In the breaking light of dawn, Croy looked up and saw Sir Hew come trotting back around to salute him. He forced himself to focus, to hear what his brother Ancient Blade had to say. “It’s going hard for the Free Men, but they’re holding their lines,” Hew said. “The Skilfingers are a wonder. Worth ten times what we paid. And still no berserkers have engaged us-do you think Morget’s holding them in reserve?”

Croy gasped for breath and wiped Ghostcutter on the fur of a fallen barbarian. He knew he should say something-give some order, perhaps, or ask for a more detailed report. He only resented the interruption, however. Free of enemies for a moment, his brain started to work again.

Images of Cythera cluttered his thoughts. Cythera, with Malden writhing atop her, strewn across a whore’s bed It was almost a welcome distraction when the wall of Ness collapsed.

The Burgrave came racing past them, his lance pointed up in the air. “Not my damned city, you don’t!” he cried, and behind him a hundred Free Men with bill hooks cried out as they rallied behind their leader.

Sir Hew stared toward Ness. “Sappers, would be my guess,” he said, sounding shocked. “If they can get inside the city-”

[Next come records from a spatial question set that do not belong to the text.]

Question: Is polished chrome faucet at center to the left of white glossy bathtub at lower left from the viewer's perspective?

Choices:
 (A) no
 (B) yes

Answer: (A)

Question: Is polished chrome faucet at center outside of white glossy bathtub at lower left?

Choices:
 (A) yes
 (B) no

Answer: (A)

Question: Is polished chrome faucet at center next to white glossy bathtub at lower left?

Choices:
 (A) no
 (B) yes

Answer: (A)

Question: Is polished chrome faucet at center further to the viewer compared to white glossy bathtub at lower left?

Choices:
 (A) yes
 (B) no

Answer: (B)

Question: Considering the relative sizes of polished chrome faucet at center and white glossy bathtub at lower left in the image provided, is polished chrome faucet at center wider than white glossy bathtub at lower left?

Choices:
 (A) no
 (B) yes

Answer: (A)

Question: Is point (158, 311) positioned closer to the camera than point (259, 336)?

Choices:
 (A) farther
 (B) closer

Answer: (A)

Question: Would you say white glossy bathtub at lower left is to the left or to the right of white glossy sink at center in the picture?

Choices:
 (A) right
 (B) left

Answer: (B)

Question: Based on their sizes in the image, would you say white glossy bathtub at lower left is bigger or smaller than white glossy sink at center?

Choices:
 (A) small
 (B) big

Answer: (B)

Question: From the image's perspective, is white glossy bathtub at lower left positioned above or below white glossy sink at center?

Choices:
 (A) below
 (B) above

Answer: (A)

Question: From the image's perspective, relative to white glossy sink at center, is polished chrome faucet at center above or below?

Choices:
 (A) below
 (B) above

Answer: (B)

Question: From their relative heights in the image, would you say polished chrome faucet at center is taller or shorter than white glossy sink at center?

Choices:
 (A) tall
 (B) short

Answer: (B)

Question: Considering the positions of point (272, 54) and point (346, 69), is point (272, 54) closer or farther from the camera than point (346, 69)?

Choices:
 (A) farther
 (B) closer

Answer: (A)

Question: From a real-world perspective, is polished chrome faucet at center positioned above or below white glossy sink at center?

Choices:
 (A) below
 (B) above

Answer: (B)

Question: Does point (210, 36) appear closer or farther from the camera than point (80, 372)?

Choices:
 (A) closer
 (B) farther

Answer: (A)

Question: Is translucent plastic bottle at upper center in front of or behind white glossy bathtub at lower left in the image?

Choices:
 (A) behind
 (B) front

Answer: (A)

“We’ll have to besiege Ness ourselves,” Croy replied, nodding. That would be next to impossible, with winter growing colder and the snow piling deeper every day. They couldn’t feed the Skilfinger mercenaries for another week, not and besiege the city at the same time.

“Give me an order,” Hew demanded.

Croy shook his head. “Press the attack. Hurt them as much as we can before they get inside.” He thought he knew now why Morget had held his berserkers in reserve. Once those battle-mad warriors were inside the wall, no force inside the Free City could hold against them. They would slaughter the citizens of Ness indiscriminately, hacking and slashing until the streets were slick with blood.

Once that slaughter began, there would not be a single thing he-or the Burgrave, or Hew, or anyone else-could do to stop it.

Chapter One Hundred Fifteen

When Ryewall collapsed, Malden was thrown from his feet. He was luckier than some of his archers, who were tossed off the wall altogether. Dust filled the sky and stones bounced off nearby rooftops, smashing chimney pots or shattering on the cobbles with great thuds. When the dust started to clear and Malden was able to stand again, he looked across a great gap in the wall, wide enough to march an army through.